Like I said, Retinol is a highly-multifunctional skincare ingredient – it brings you a whole bunch of different skin benefits. Some of the other benefits you can expect are:

  • Treats acne (in a similar way as wrinkles)
  • Evens out your complexion
  • Targets sun spots, damage and hyperpigmentation
  • Balances your skin’s hydration levels
  • Clears out clogged pores
  • Balances sebum production, preventing oiliness

Avoid Retinol if…

… you have highly sensitive and reactive skin.

… you’re pregnant or breastfeeding, just to be safe we recommend you avoid using Retinol products during that time period.

… you have an active eczema rash – Retinol may aggravate it.

4 Retinol Myths – Busted

Since there are so many misconceptions out there, let’s end this Retinol lesson by busting a few myths – shall we!?

  1. You can’t use Retinol during the day

You definitely shouldn’t expose your skin to direct sunlight IF you haven’t used a sunscreen – but if you do, it is perfectly safe and stable!

  1. Retinol is an exfoliant

This is a big one – while it may have similar benefits, Retinol is actually not an exfoliant, it doesn’t physically shed dead skin cells from the skin’s surface. It’s actually an antioxidant!

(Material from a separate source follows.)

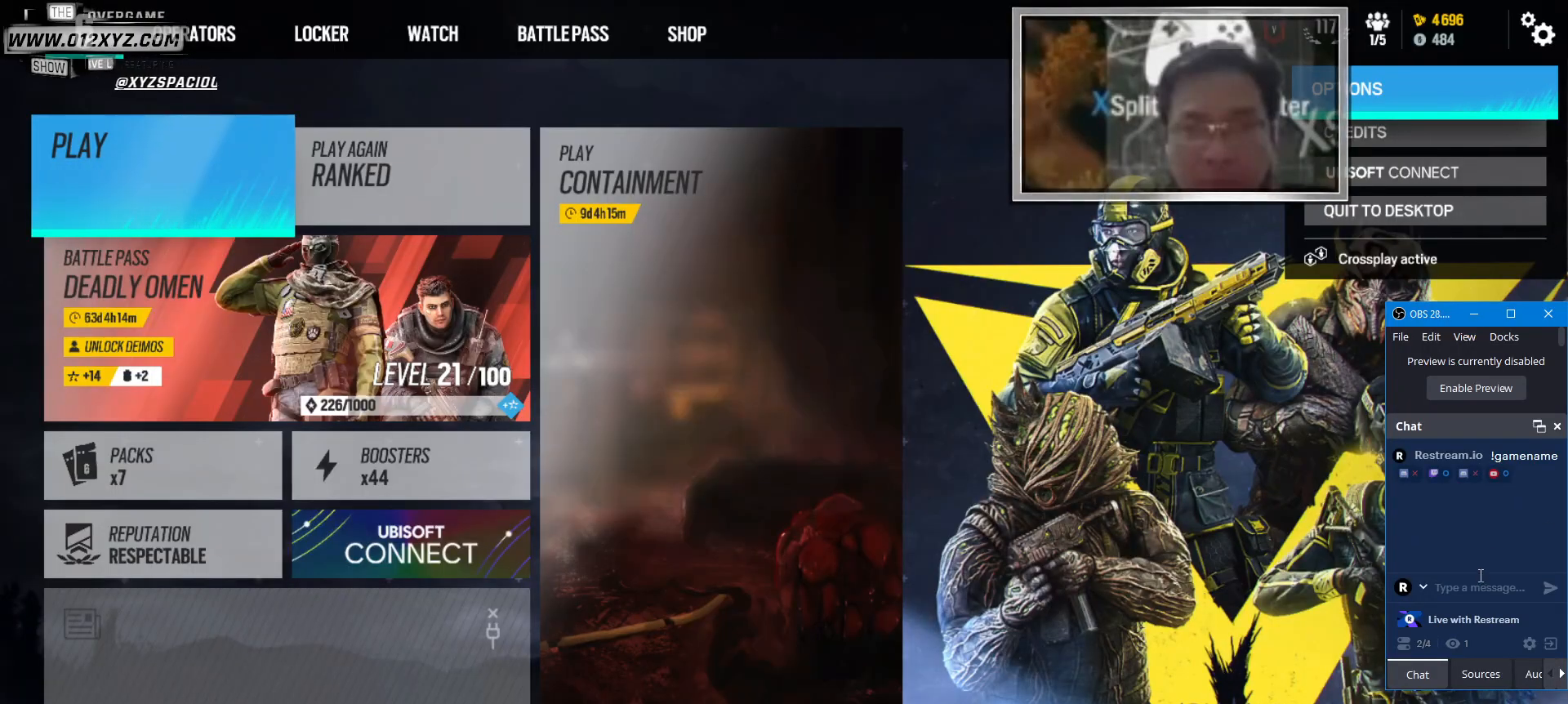
{"keys": [], "mouse": [], "events": []}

  1. AHAs & BHAs reduce Retinol’s effectiveness

Some AHA and BHA products have a low pH and people thought that meant that they would disrupt Retinol’s skin-smoothing magic. Wrong! If anything, AHAs and BHAs can actually help with delivering the ingredient because they do shed dead skin that can limit penetration.

  1. You shouldn’t use Retinol with Vitamin C

This one is another pH concern – people thought that because Vitamin C requires a low pH to remain stable, that it would not be the right environment for Retinol to be effective. Once again – it’s actually the opposite! Using Vitamin C with Retinol creates an even better environment for it to thrive because it stabilizes it, allowing it to work even more effectively.